Cover 4 is a great coverage out of the 4-2-5 because with a 2 high safety shell the 4-2-5 can get everyone in the secondary into the right spot without any major changes to their base alignments before the snap.
The two corners would take the outside deep quarters with both safeties taking the inside quarters. The Sam linebacker covers the flat to the strength. Your strong side inside linebacker covers the strong hook to curl. The weak side inside linebacker is somewhat stressed, he needs to be a curl player and rally late to the weak side flat.
This coverage is great for keeping everything in front of the defense and to defend against deep routes in the 4-2-5.
Cover 3 Sky
Cover 3 sky is another coverage from the same 2 high shell in the 4-2-5.
On the outside, both corners will play a deep third.

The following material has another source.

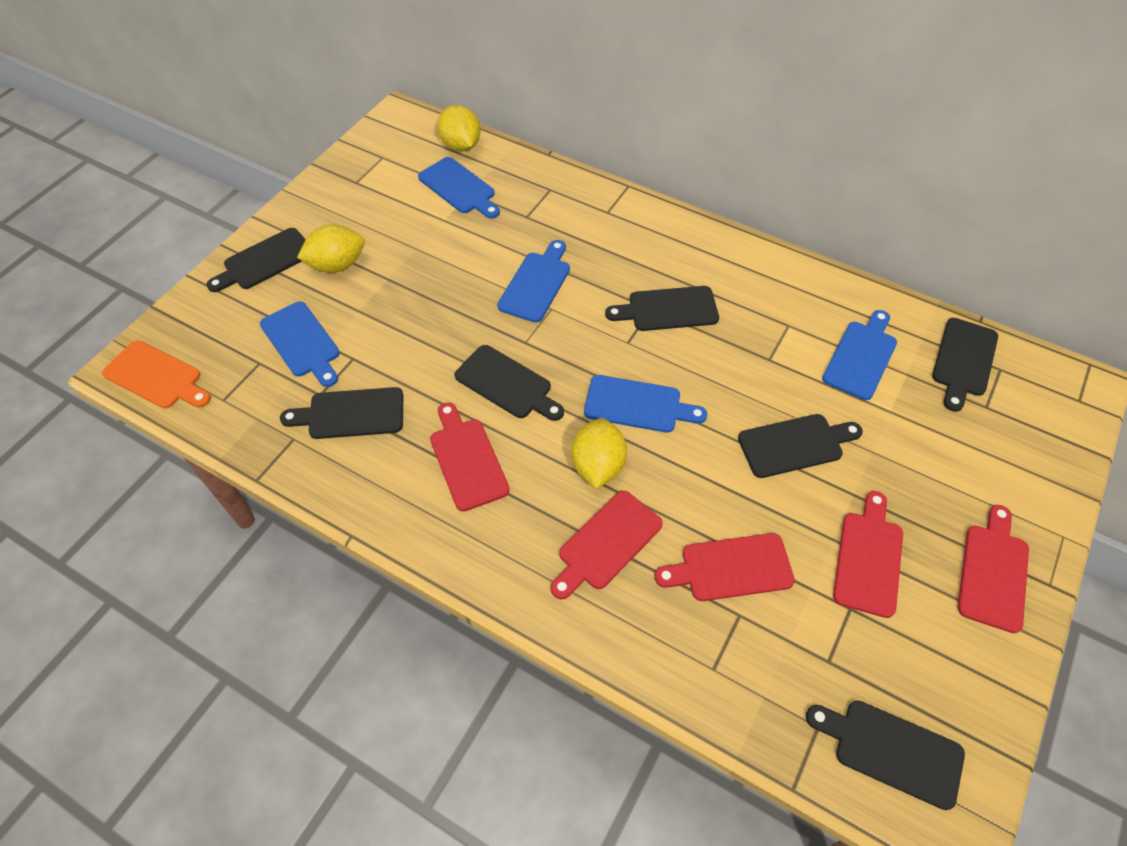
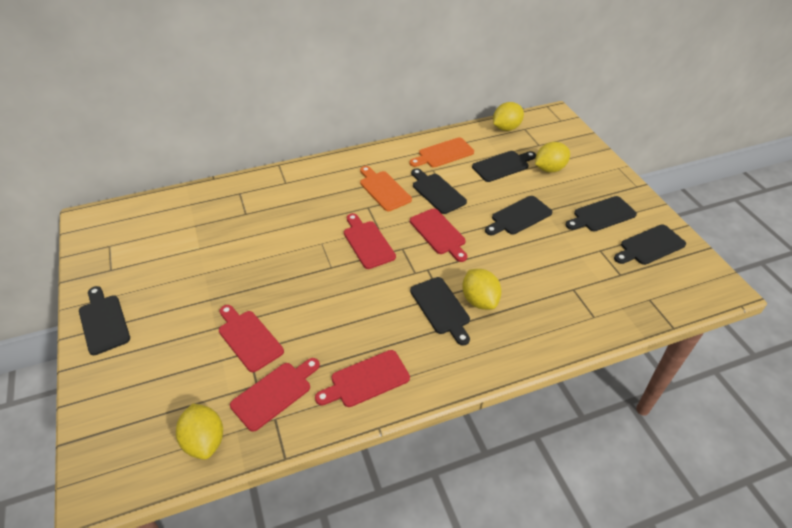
blue cutting board: [260,301,340,387] [418,157,500,219] [497,240,570,323] [584,375,707,433] [822,310,897,400] = 5 -> none = 0
orange cutting board: [102,340,211,409] = 1 -> [360,166,412,211] [410,137,474,167] = 2
yellow lemon: [297,224,365,273] [437,105,481,151] [572,418,627,489] = 3 -> [176,403,223,460] [462,269,502,310] [493,102,524,131] [535,142,570,173] = 4

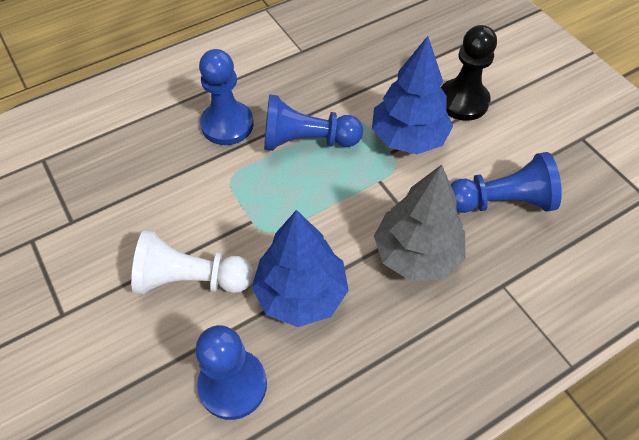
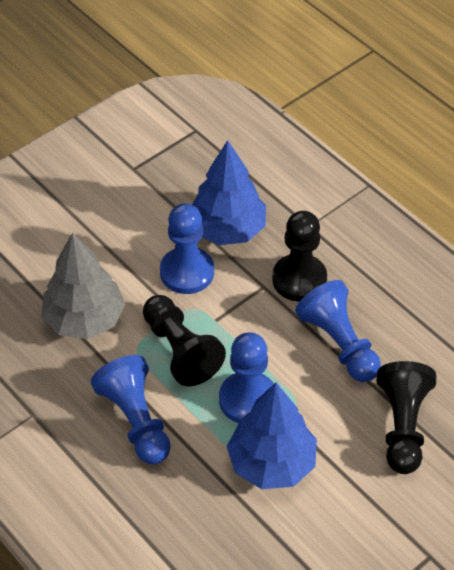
black pawn: [441,25,497,121] = 1 -> [143,295,226,386] [272,211,327,302] [377,361,436,474] = 3
white pawn: [131,230,254,295] = 1 -> none = 0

Depending on whether or not you want to run Sky Strong or Sky Weak, will determine which safety will rotate down to the flat.
In the diagram, Sky weak is drawn up. The weak side safety rolls down to the weak side flat. The free safety will take the middle third and play center field. The two inside linebackers are hook to curl players.
The cover 3 sky coverage allows you to show a 2 high 4-2-5 shell, but allows you to play a cover 3. This can be a great coverage as a change of pace, as you are showing 1 coverage, 1 shell, and playing another.
What Coaches/Teams Use the 4-2-5 Defense?
Gary Patterson is the most well known 4-2-5 coach. TCU’s defense under Patterson was second to none. Not even Alabama and Nick Saban with annual top 5 recruiting classes could rival TCU’s defensive prowess.
TCU’s best recruiting class under Patterson was only #20 nationally according to rivals, but Patterson still managed to consistently have one of the best defenses in college football running the 4-2-5. While at Texas Christian University, Patterson’s defenses led the nation in defense 3 straight years and 5 times overall.
TCU is only the 3rd team all time to “3 peat” defensively. Staying with the Alabama comparison, the Crimson Tide have done it 6 times in the history of the program. TCU did it 5 times in 20 years under Gary Patterson. Using players that may be smaller, and not of the same class as Alabama, Texas, or USC, the Horned Frogs managed to use speed and the 4-2-5 to put up historical numbers defensively.
Patterson is currently a special assistant at the University of Texas after his career at TCU where he became the program's all time winningest coach.
Another longtime college coach, Greg Etter recently completed his 15th season as head football coach at Concordia University in Mequon, Wisconsin. At division 3 Concodia, Etter was named NACC Coach of the Year in 2013.
Prior to his time with the Falcons, Etter was the defensive coordinator at Carthage College in Kenosha, Wisconsin. While at Carthage, another division 3 school, Etter ran the 4-2-5, bringing pressure from all over the field. As the defensive coordinator at Carthage College, Etter’s 2004 unit led the nation in interceptions. The Redmen (Since changed to Firebirds) defense consistently ranked nationally in turnovers, scoring defense, total defense, rushing defense, and pass efficiency defense.
Prior to Carthage and Concordia, he was the defensive coordinator at South Dakota State University where his defense set the school record for interceptions.